Don't buy this book
This book is the written equivalent of refusing to fold a bad hand even in the face of overhwhelming evidence you are beat. All In: Poker Night Lessons for Winning Big at Your Career ($24.95, HarperCollins) by Geoff Graber with Matthew Robinson is ostensibly a look at how to apply no limit Texas hold 'em strategies in business and vice versa. Not a bad idea, I suppose, but the execution is flawed. Graber just can't find the appropriate analogies to make the book work.
For example, in a chapter on slow-playing (intentionally misrepresenting a strong hand as weak as you try to trap your opponent), Graber does an adequate job discussing the various poker slow-playing strategies. But then he spends page after page explaining why there isn't a good equivalent in business, until finally contriving one.

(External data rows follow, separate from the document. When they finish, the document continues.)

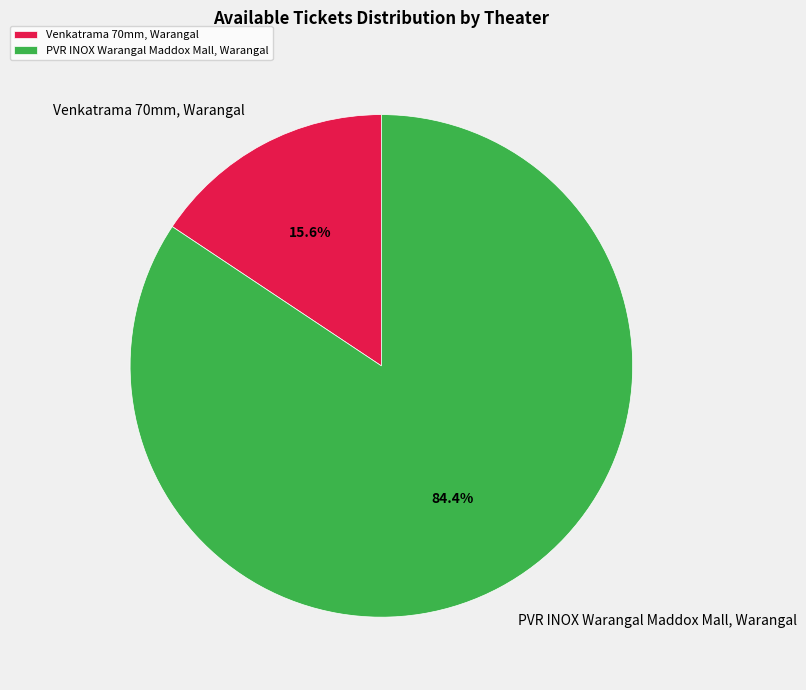

To the nearest percent, what is the combined percentage of PVR INOX Warangal Maddox Mall, Warangal and Venkatrama 70mm, Warangal?

100%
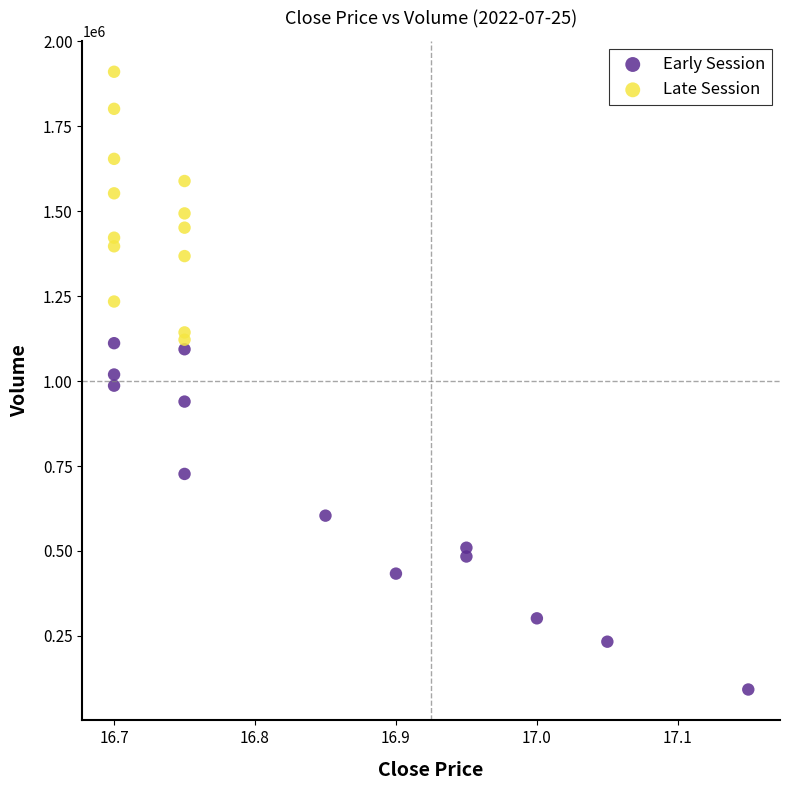

Which series has the largest Y range (max minus min)?

Early Session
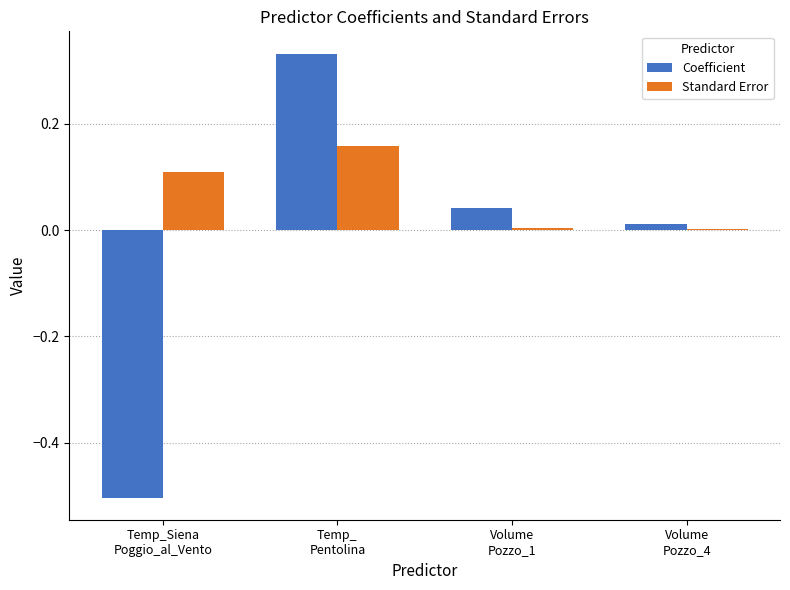

Which series has the largest total across all categories?

Standard Error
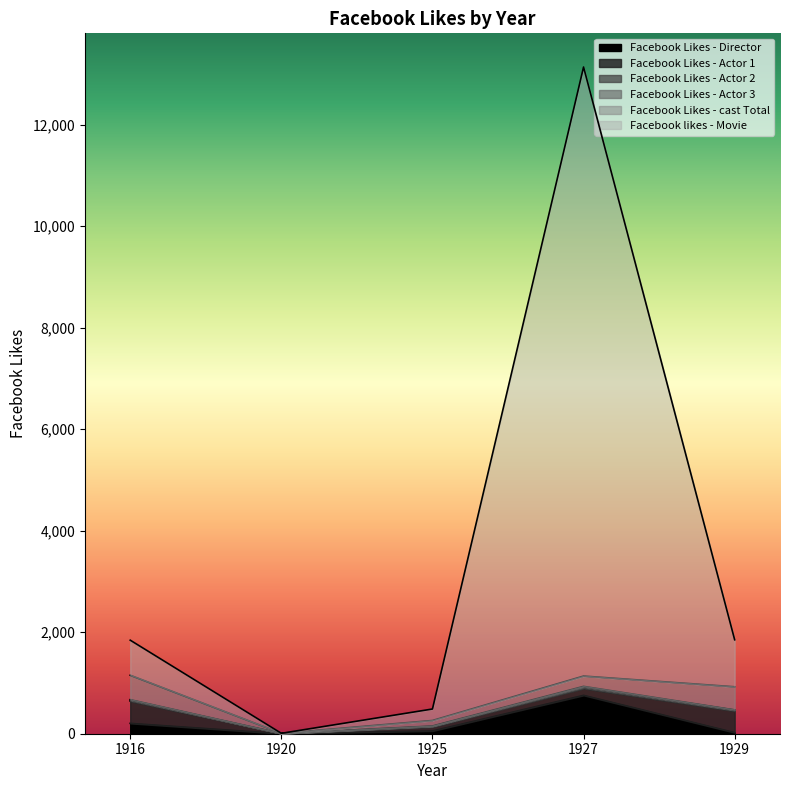

True or false: Facebook Likes - Actor 3 and Facebook Likes - cast Total intersect in this chart.

False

And even then his advice is banal -- that you should keep your cards close to the vest an office setting.
Later, in the chapter on bluffing Graber advises never to bluff in business. It's clear he's trying to indemnify himself in his career against charges of outright lying, but it takes something away from the value of the section. In his defense, he does devote considerable time to discussing the semi-bluff in business, when you tell the truth in advance, so to speak, by playing an incomplete hand (or project or idea) as though it's a complete one. He sums this up by saying you have to up-sell. Of course, you don't need a business degree to know that, nor do you need to spend $25 on his book to learn it.
This book would be worth it if Graber was in your weekly game, and you could get a glimpse into his playing style that you'd later use against him. But unless you know this guy, I say fold'em.